## Action item
In your copy, leave out the pictures and reproduce the listing below exactly.

[Data extract]

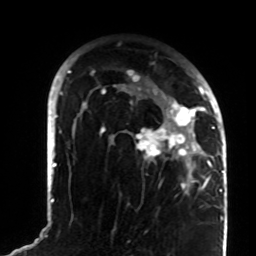
Breast MRI (dynamic contrast-enhanced), one axial slice; cropped to one breast; dynamic contrast-enhanced series, time point 2 of 8 at this slice position (early post-contrast); 1.5 T; TE 4.2 ms, TR 7 ms; 2.2 mm slice thickness; 256 × 256 image matrix, field of view 180 × 180 mm. Female patient.
Outlined on this slice (semi-automatically segmented with operator editing):
- enhancing-tissue mask used for the functional tumour volume (all voxels passing the contrast-enhancement thresholds inside the analysis volume; usually the tumour): box from (x=78, y=70) to (x=208, y=192) px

[/Data extract]

## Task answer
Breast MRI (dynamic contrast-enhanced), one axial slice; cropped to one breast; dynamic contrast-enhanced series, time point 2 of 8 at this slice position (early post-contrast); 1.5 T; TE 4.2 ms, TR 7 ms; 2.2 mm slice thickness; 256 × 256 image matrix, field of view 180 × 180 mm. Female patient.
Outlined on this slice (semi-automatically segmented with operator editing):
- enhancing-tissue mask used for the functional tumour volume (all voxels passing the contrast-enhancement thresholds inside the analysis volume; usually the tumour): box from (x=78, y=70) to (x=208, y=192) px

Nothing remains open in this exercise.